Know what you can do before you try.

A structural assessment of whether an autonomous agent can actually perform an action given current substrate conditions — combining the capability envelope, temporal executability forecasting, and a joint condition over capability, time, and uncertainty.

The gap

Every existing access control system answers a single question: is this agent authorized to perform this action? Authorization is a governance property — a policy decision. But authorization says nothing about whether the action can actually be performed. An agent may be authorized to write to a database that is offline, permitted to invoke a service that has been deprecated, or entitled to execute a computation that exceeds available resources.

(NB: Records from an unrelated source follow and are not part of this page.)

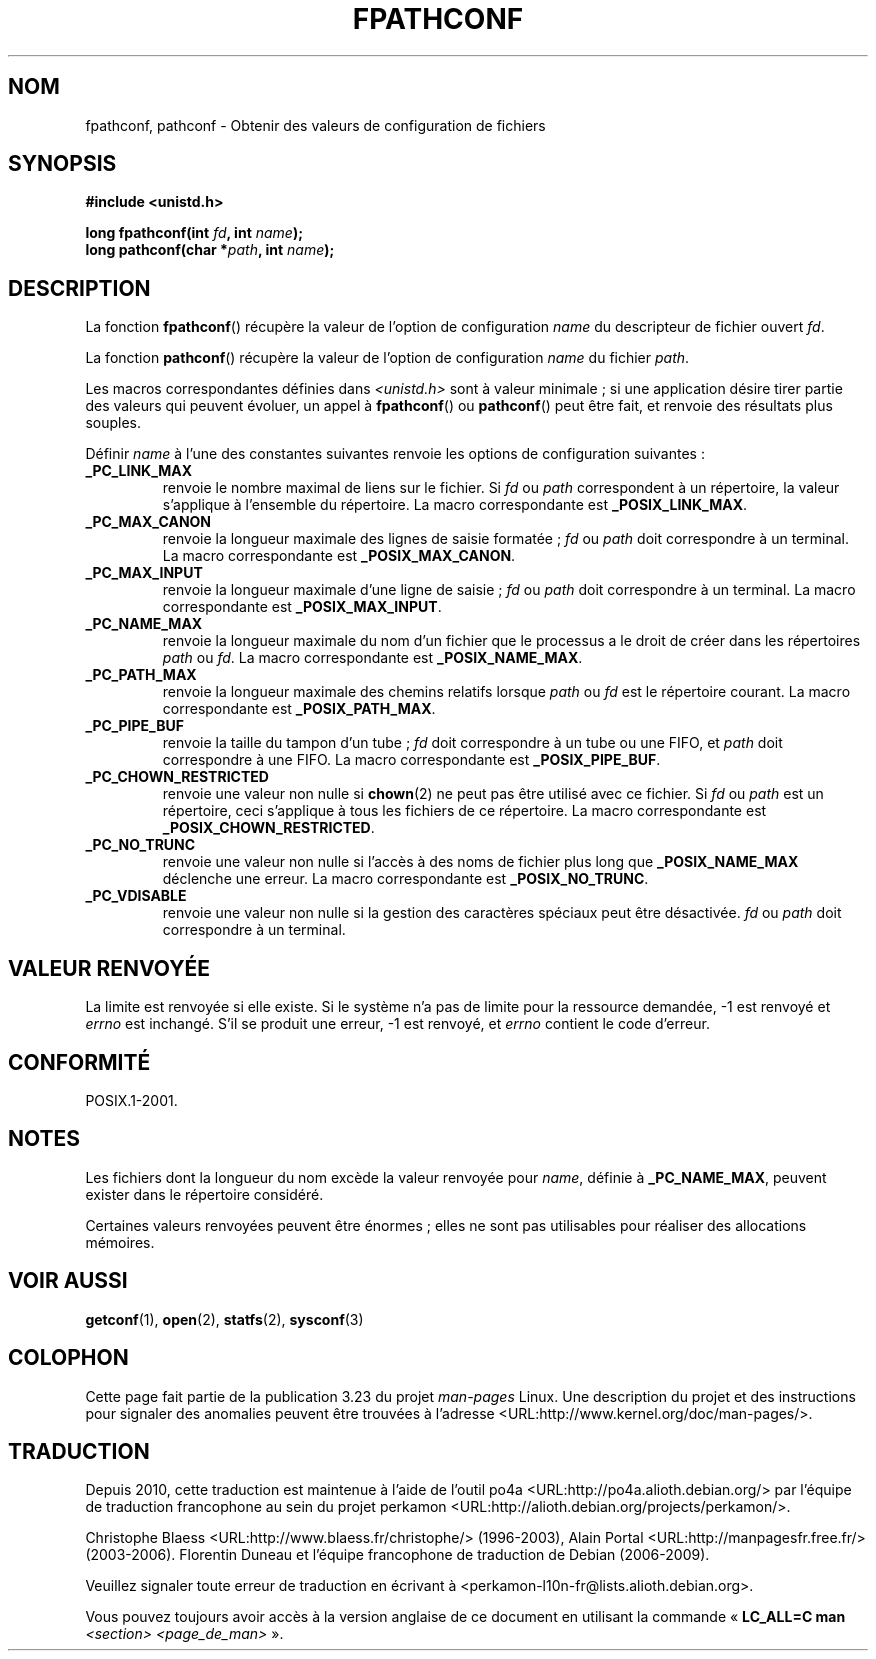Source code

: .\" Copyright (c) 1993 by Thomas Koenig (ig25@rz.uni-karlsruhe.de)
.\"
.\" Permission is granted to make and distribute verbatim copies of this
.\" manual provided the copyright notice and this permission notice are
.\" preserved on all copies.
.\"
.\" Permission is granted to copy and distribute modified versions of this
.\" manual under the conditions for verbatim copying, provided that the
.\" entire resulting derived work is distributed under the terms of a
.\" permission notice identical to this one.
.\"
.\" Since the Linux kernel and libraries are constantly changing, this
.\" manual page may be incorrect or out-of-date.  The author(s) assume no
.\" responsibility for errors or omissions, or for damages resulting from
.\" the use of the information contained herein.  The author(s) may not
.\" have taken the same level of care in the production of this manual,
.\" which is licensed free of charge, as they might when working
.\" professionally.
.\"
.\" Formatted or processed versions of this manual, if unaccompanied by
.\" the source, must acknowledge the copyright and authors of this work.
.\" License.
.\" Modified Wed Jul 28 11:12:26 1993 by Rik Faith (faith@cs.unc.edu)
.\"*******************************************************************
.\"
.\" This file was generated with po4a. Translate the source file.
.\"
.\"*******************************************************************
.TH FPATHCONF 3 "4 avril 1993" GNU "Manuel du programmeur Linux"
.SH NOM
fpathconf, pathconf \- Obtenir des valeurs de configuration de fichiers
.SH SYNOPSIS
.nf
\fB#include <unistd.h>\fP
.sp
\fBlong fpathconf(int \fP\fIfd\fP\fB, int \fP\fIname\fP\fB);\fP
.br
\fBlong pathconf(char *\fP\fIpath\fP\fB, int \fP\fIname\fP\fB);\fP
.fi
.SH DESCRIPTION
La fonction \fBfpathconf\fP() récupère la valeur de l'option de configuration
\fIname\fP du descripteur de fichier ouvert \fIfd\fP.
.PP
La fonction \fBpathconf\fP() récupère la valeur de l'option de configuration
\fIname\fP du fichier \fIpath\fP.
.PP
Les macros correspondantes définies dans \fI<unistd.h>\fP sont à valeur
minimale\ ; si une application désire tirer partie des valeurs qui peuvent
évoluer, un appel à \fBfpathconf\fP() ou \fBpathconf\fP() peut être fait, et
renvoie des résultats plus souples.
.PP
Définir \fIname\fP à l'une des constantes suivantes renvoie les options de
configuration suivantes\ :
.TP 
\fB_PC_LINK_MAX\fP
renvoie le nombre maximal de liens sur le fichier. Si \fIfd\fP ou \fIpath\fP
correspondent à un répertoire, la valeur s'applique à l'ensemble du
répertoire. La macro correspondante est \fB_POSIX_LINK_MAX\fP.
.TP 
\fB_PC_MAX_CANON\fP
renvoie la longueur maximale des lignes de saisie formatée\ ; \fIfd\fP ou
\fIpath\fP doit correspondre à un terminal. La macro correspondante est
\fB_POSIX_MAX_CANON\fP.
.TP 
\fB_PC_MAX_INPUT\fP
renvoie la longueur maximale d'une ligne de saisie\ ; \fIfd\fP ou \fIpath\fP doit
correspondre à un terminal. La macro correspondante est \fB_POSIX_MAX_INPUT\fP.
.TP 
\fB_PC_NAME_MAX\fP
renvoie la longueur maximale du nom d'un fichier que le processus a le droit
de créer dans les répertoires \fIpath\fP ou \fIfd\fP. La macro correspondante est
\fB_POSIX_NAME_MAX\fP.
.TP 
\fB_PC_PATH_MAX\fP
renvoie la longueur maximale des chemins relatifs lorsque \fIpath\fP ou \fIfd\fP
est le répertoire courant. La macro correspondante est \fB_POSIX_PATH_MAX\fP.
.TP 
\fB_PC_PIPE_BUF\fP
renvoie la taille du tampon d'un tube\ ; \fIfd\fP doit correspondre à un tube
ou une FIFO, et \fIpath\fP doit correspondre à une FIFO. La macro
correspondante est \fB_POSIX_PIPE_BUF\fP.
.TP 
\fB_PC_CHOWN_RESTRICTED\fP
renvoie une valeur non nulle si \fBchown\fP(2) ne peut pas être utilisé avec ce
fichier. Si \fIfd\fP ou \fIpath\fP est un répertoire, ceci s'applique à tous les
fichiers de ce répertoire. La macro correspondante est
\fB_POSIX_CHOWN_RESTRICTED\fP.
.TP 
\fB_PC_NO_TRUNC\fP
renvoie une valeur non nulle si l'accès à des noms de fichier plus long que
\fB_POSIX_NAME_MAX\fP déclenche une erreur. La macro correspondante est
\fB_POSIX_NO_TRUNC\fP.
.TP 
\fB_PC_VDISABLE\fP
renvoie une valeur non nulle si la gestion des caractères spéciaux peut être
désactivée. \fIfd\fP ou \fIpath\fP doit correspondre à un terminal.
.SH "VALEUR RENVOYÉE"
La limite est renvoyée si elle existe. Si le système n'a pas de limite pour
la ressource demandée, \-1 est renvoyé et \fIerrno\fP est inchangé. S'il se
produit une erreur, \-1 est renvoyé, et \fIerrno\fP contient le code d'erreur.
.SH CONFORMITÉ
POSIX.1\-2001.
.SH NOTES
Les fichiers dont la longueur du nom excède la valeur renvoyée pour \fIname\fP,
définie à \fB_PC_NAME_MAX\fP, peuvent exister dans le répertoire considéré.
.PP
Certaines valeurs renvoyées peuvent être énormes\ ; elles ne sont pas
utilisables pour réaliser des allocations mémoires.
.SH "VOIR AUSSI"
\fBgetconf\fP(1), \fBopen\fP(2), \fBstatfs\fP(2), \fBsysconf\fP(3)
.SH COLOPHON
Cette page fait partie de la publication 3.23 du projet \fIman\-pages\fP
Linux. Une description du projet et des instructions pour signaler des
anomalies peuvent être trouvées à l'adresse
<URL:http://www.kernel.org/doc/man\-pages/>.
.SH TRADUCTION
Depuis 2010, cette traduction est maintenue à l'aide de l'outil
po4a <URL:http://po4a.alioth.debian.org/> par l'équipe de
traduction francophone au sein du projet perkamon
<URL:http://alioth.debian.org/projects/perkamon/>.
.PP
Christophe Blaess <URL:http://www.blaess.fr/christophe/> (1996-2003),
Alain Portal <URL:http://manpagesfr.free.fr/> (2003-2006).
Florentin Duneau et l'équipe francophone de traduction de Debian\ (2006-2009).
.PP
Veuillez signaler toute erreur de traduction en écrivant à
<perkamon\-l10n\-fr@lists.alioth.debian.org>.
.PP
Vous pouvez toujours avoir accès à la version anglaise de ce document en
utilisant la commande
«\ \fBLC_ALL=C\ man\fR \fI<section>\fR\ \fI<page_de_man>\fR\ ».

The gap between permission and capability produces a class of failures that no governance system detects: authorized actions that fail at execution because the substrate cannot support them. The agent is not misbehaving and the governance system is not failing. The action was permitted. It simply cannot be done, and nothing in the architecture was responsible for knowing that in advance.

The invention

Capability awareness provides a structural assessment of what an agent can actually do given current substrate conditions. The capability envelope defines the boundary of executable actions. Temporal executability forecasting predicts how that envelope changes over time. The joint condition combines capability, time, and uncertainty into a single executability assessment: can this action be performed, at this time, with acceptable uncertainty about the outcome?

The assessment runs before execution rather than as an error recovered afterward. The agent does not attempt actions it cannot complete, promise outcomes it cannot deliver, or consume resources on operations that will fail. And because capability is treated as first-class state rather than an implicit property of the runtime, an agent can forecast when an action will become executable and plan around the answer.

The inventive step

The departure from prior art is the separation of "may you act?" from "can you act?" — and the elevation of the second question to a structural, predictive property. Prior systems collapse capability into authorization or discover it only at the point of failure. Here, executability is assessed against the substrate ahead of time, as a function of capability, time, and uncertainty held jointly rather than checked in isolation.

Treating the capability envelope as forecastable state is what makes the rest non-obvious. An agent reasons not only about whether an action is possible now, but about when it becomes possible and with what confidence — turning a runtime failure mode into a planning input that existing permission and resource-checking schemes do not provide.

Alone, and in composition

On its own, capability awareness is substrate-aware execution for any autonomous system operating under changing conditions — distributed agents, robotics fleets, and edge deployments where resources and connectivity shift and an authorized action is not always an achievable one.

In composition, it is the missing complement to governance. Where confidence governance asks whether an agent is sure enough to act, capability awareness asks whether it is able to act at all; together they produce agents that execute only when they are both authorized and able, with quantified uncertainty about the outcome. The capability envelope feeds the wider platform the same way permission does — as a precondition every other layer can read.

AQ

Substrate-aware execution for autonomous agents — the precondition that asks not whether an action is permitted, but whether it can be done.